Kulaktan dolma bilgilerin en fazla olduğu konulardan biri olan fazla cep telefonu kullanımının vücutta kanser hastalığına yol açıp açmayacağına ilişkin de konuşan Prof. Dr. Öven, şunları kaydetti:
Cep telefonlarının yaygın olarak kullanılmasıyla, cep telefonlarının güvenliği ile ilgili tartışmalar da arttı. Cep telefonları radyofrekans dalgaları yayar. Özellikle beyin tümörleri ve baş-boyun tümörlerine neden olup olmadığı tartışmalıdır. Cep telefonları, yakındaki baz istasyonlarına radyofrekans dalgaları göndererek çalışırlar. Bu bir çeşit elektromanyetik alan oluşturur. Radyodalgaları, mikrodalga gibi radyofrekans dalgaları da non-iyonize radyasyon formudur. Bu direk DNA hasarı yapacak güçte enerjiye sahip değildir. Radyofrekans dalgalarının, X ışınları gibi güçlü radyasyon etkisi yoktur. Cep telefonu kullanan ve kullanmayan beyin tümörlü hastalar karşılaştırıldığında cep telefonu kullananlarda beyin tümörünün daha fazla olduğu gösterilememiştir. Ayrıca daha yoğun telefon kullanıcılarında da risk artmamıştır. Bununla ilgili beyin tümörü saptanan 5 bin kişiyi değerlendiren büyük bir çalışmada, beyin tümörü riski ile telefon kullanım sıklığı veya süresi arasında ilişki gösterilememiştir. Fakat bilinen sebebin kansere yol açtığını söyleyebilmek için yüzyıllar boyunca maruziyet olmalıdır, cep telefonları daha 20 yıldır kullanıldığı için ileride nasıl bir sağlığa olumsuz etkisi olacağını söylemek güçtür.
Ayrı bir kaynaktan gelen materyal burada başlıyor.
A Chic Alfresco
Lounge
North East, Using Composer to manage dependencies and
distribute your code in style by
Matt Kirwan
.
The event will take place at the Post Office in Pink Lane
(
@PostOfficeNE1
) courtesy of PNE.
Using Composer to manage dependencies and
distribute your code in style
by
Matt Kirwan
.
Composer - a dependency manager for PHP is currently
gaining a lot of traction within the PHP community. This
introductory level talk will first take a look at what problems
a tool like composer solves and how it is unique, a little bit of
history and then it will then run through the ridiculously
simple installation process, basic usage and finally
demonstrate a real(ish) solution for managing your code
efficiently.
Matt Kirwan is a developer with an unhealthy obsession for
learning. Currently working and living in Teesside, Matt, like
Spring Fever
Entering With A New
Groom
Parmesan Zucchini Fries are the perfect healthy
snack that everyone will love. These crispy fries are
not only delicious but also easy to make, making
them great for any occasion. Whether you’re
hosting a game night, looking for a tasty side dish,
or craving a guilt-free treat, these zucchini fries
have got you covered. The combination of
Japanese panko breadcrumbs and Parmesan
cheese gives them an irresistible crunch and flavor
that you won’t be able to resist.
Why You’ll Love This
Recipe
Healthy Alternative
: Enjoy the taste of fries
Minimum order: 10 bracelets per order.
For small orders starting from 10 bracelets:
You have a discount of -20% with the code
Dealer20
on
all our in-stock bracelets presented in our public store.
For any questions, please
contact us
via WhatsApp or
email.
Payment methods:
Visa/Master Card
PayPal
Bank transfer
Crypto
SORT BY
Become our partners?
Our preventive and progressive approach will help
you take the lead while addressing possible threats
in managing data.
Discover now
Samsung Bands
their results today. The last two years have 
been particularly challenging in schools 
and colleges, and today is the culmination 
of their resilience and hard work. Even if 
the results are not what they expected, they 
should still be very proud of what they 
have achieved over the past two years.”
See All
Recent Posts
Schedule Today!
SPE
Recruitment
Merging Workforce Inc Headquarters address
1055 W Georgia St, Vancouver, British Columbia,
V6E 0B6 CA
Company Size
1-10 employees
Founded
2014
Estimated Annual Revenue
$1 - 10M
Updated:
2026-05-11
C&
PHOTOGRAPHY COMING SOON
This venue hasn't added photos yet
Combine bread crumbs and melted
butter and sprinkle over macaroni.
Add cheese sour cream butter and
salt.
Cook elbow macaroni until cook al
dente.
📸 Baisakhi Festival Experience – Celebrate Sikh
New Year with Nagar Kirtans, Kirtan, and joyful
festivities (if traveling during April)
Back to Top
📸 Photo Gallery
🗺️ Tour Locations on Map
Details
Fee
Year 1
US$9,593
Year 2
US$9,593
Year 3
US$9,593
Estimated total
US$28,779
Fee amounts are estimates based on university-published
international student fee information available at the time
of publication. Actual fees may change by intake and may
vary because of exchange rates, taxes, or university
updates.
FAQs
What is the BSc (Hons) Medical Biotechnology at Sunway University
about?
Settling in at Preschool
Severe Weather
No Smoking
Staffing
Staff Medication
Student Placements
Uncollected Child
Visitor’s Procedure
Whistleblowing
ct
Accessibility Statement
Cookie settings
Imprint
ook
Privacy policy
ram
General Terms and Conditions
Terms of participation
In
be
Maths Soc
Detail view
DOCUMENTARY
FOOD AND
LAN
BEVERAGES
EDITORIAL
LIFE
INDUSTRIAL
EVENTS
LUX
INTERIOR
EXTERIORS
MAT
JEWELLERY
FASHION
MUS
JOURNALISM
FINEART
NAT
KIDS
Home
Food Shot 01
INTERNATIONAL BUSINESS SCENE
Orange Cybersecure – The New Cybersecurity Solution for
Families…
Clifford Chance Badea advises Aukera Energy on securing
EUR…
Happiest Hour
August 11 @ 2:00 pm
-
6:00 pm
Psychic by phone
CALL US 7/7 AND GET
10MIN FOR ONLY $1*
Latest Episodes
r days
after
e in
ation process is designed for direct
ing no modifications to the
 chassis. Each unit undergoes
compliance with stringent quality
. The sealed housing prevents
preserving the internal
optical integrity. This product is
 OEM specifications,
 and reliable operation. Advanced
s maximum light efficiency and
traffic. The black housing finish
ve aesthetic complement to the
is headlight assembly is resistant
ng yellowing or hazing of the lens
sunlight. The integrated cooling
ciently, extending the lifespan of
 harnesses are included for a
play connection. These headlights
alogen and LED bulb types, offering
Kozmetik-meme kanseri ilişkisi

Kozmetik ürünlerin meme kanserine neden olduğu iddiasına ilişkin de bilgi veren Öven, kozmetik ürünlerin geniş bir yelpazede olduğunu ve vücutta meydana gelen şikâyetlerin alerjik reaksiyondan da kaynaklanabileceğine dikkat çekerek, "Ürün kullanımı kesilirse şikayetler kaybolur. Fakat hangi kozmetiklerin veya içeriklerinin daha ciddi sağlık problemine yol açtığı net bilinmemektedir. Meme kanser riskinin ile antiperspiranların (ter önleyici) kullanımına ait yeterli veri bulunmamaktadır. 2002'de 813 meme kanserli kadın ve 793 hastalıksız kişi karşılaştırıldığında antiperspiran, deodorant kullanımı veya koluk altı traşlama arasında fark bulamamışlardır. Paraben pek çok makyaj ürününde (ruj, maskara, fondöten, traş kremi, losyon, güneş kremi) kullanılan koruyucu kimyasal bir maddedir. Bu madde ciltte emilir ve zayıf östrojen etkisi mevcuttur. Östrojen, özellikle meme kanserine bilinen risk faktörüdür. Fakat paraben ile meme kanseri arasında ilişki gösterilememiştir. Sık kullanılan kalıcı saç boyaları içerdiği kimyasallar nedeniyle saç foliküllerini etkileyebilir ve kanserojen olabilir. Özellikle geçmişte kullanılan ve kanser yapıcı olabilen kimyasallar içeren saç boyaları içindeki maddeler son yıllarda değiştiğinden kullanımları daha güvenlidir. Meme kanseri ile saç boyası kullanımı arasında ilşki gösterilememiştir. Özellikle bazı yeni ürünler bitkisel bazlı olup, bu konuda endişelenen hastalar için önerilebilir." şeklinde konuştu.

Kontrolü aksatmayın

"Kanser günümüzde artık önlenebilir ve tedavi edilebilir bir hastalıktır" diyen uzman hekim, sözlerini "Pek çok kanser türünün oluşumu yaşam koşullarının iyileştirilmesi, sigarayı bırakma, alkol tüketiminin azaltılması, fiziksel aktivitenin azaltılması ve sağlıklı beslenme ile azaltılabilir. Kanseri erken evrede yakalayabilmek için sağlıklı bireylerde belli aralıklarla tarama testleri yapılması önerilir. Tarama testleri, kanser bulguya sebep olmadan saptamaya yardımcı olur. Meme, bağırsak, rahim ağzı ve akciğer kanseri gibi hastalıklarda tarama testleri ile kanser yayılımı olmadan erken saptanıp tamamen tedavi edilebilmek mümkündür." ifadeleriyle tamamladı.

Nasıl beslenmeli?

Prof. Dr. Bala Başak Öven'in kanser riskini azaltmak için beslenme konusundaki önerileri şöyle:
Bol bol taze meyve ve sebze tüketilmesi (günde 2-3 porsiyon),
Rafine şeker yerine tahıl tüketimi artırılmalı,
Kırmızı et tüketimi sınırlandırılmalı,
İşlenmiş et tüketimi kısıtlanmalı (salam, sucuk, sosis),
Sağlıklı kiloda kalmak için gayret edilmeli.